Copy the lines of the data below verbatim, beginning with the line that contains "## Data & Analytics Features" and continuing through the line that contains "- Market cap correlation", including both of those lines.

Dataset entries:
== Segment start ==
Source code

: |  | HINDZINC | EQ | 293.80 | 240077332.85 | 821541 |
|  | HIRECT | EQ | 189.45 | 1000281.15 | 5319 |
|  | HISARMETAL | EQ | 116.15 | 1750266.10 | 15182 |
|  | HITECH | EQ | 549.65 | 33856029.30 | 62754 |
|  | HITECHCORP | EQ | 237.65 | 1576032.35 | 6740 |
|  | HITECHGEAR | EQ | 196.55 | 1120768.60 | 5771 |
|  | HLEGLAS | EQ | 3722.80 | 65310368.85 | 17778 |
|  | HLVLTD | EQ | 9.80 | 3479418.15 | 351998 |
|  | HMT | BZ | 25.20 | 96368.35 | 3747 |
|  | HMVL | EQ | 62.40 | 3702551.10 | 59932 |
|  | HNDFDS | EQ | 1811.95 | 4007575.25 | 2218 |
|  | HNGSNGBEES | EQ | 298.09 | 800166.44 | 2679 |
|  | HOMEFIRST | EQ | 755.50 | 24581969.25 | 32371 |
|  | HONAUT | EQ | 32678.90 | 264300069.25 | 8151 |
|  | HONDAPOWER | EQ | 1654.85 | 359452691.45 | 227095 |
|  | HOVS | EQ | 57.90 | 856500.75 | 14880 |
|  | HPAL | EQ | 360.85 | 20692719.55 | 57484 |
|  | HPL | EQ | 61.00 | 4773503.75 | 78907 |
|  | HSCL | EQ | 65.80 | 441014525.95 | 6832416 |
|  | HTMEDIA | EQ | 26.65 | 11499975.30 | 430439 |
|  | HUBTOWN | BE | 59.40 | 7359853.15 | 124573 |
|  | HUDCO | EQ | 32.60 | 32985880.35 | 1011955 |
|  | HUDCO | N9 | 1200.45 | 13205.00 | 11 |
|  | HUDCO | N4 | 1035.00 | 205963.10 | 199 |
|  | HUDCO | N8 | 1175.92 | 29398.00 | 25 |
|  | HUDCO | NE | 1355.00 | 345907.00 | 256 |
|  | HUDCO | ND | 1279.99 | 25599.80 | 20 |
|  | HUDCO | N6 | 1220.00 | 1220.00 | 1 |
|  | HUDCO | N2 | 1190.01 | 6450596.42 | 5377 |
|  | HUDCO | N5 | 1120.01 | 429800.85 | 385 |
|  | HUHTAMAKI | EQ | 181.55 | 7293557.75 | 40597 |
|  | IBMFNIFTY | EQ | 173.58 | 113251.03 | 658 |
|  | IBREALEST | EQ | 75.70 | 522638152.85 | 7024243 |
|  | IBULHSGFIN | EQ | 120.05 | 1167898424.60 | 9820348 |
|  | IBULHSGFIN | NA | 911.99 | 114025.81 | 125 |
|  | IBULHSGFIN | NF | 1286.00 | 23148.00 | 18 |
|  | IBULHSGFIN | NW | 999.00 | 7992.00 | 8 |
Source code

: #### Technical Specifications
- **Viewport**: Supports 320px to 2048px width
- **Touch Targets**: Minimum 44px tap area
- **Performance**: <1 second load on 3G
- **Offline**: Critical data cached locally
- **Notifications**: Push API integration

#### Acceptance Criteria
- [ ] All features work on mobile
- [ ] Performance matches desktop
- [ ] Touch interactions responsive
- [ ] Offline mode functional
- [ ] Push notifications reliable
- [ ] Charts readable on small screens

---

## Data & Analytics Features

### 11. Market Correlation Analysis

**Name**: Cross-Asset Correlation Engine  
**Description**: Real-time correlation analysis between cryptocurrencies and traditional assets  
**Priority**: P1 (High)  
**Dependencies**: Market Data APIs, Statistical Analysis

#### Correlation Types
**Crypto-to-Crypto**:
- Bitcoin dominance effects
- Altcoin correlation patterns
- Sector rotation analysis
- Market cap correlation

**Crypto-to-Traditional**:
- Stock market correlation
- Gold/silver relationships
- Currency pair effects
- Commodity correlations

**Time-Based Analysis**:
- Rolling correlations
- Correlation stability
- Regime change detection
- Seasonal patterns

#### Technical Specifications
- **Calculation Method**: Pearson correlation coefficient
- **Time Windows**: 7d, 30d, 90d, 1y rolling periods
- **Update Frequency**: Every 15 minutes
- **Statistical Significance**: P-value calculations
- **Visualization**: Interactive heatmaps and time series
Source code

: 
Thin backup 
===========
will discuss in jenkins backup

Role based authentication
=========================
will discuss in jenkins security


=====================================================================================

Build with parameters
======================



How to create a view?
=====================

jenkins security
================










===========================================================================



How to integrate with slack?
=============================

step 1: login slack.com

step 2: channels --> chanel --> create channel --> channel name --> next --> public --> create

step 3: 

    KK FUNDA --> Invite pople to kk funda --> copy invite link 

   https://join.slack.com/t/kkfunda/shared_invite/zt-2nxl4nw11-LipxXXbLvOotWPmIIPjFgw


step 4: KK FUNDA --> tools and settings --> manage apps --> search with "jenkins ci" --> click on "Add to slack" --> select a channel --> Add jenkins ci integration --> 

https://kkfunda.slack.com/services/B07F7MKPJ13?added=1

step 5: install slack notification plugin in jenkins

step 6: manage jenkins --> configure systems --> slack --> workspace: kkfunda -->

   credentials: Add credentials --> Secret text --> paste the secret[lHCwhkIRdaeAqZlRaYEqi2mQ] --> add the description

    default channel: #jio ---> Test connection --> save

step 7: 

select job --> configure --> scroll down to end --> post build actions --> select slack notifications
== Segment end ==
- _Answer for the task_
## Data & Analytics Features

### 11. Market Correlation Analysis

**Name**: Cross-Asset Correlation Engine  
**Description**: Real-time correlation analysis between cryptocurrencies and traditional assets  
**Priority**: P1 (High)  
**Dependencies**: Market Data APIs, Statistical Analysis

#### Correlation Types
**Crypto-to-Crypto**:
- Bitcoin dominance effects
- Altcoin correlation patterns
- Sector rotation analysis
- Market cap correlation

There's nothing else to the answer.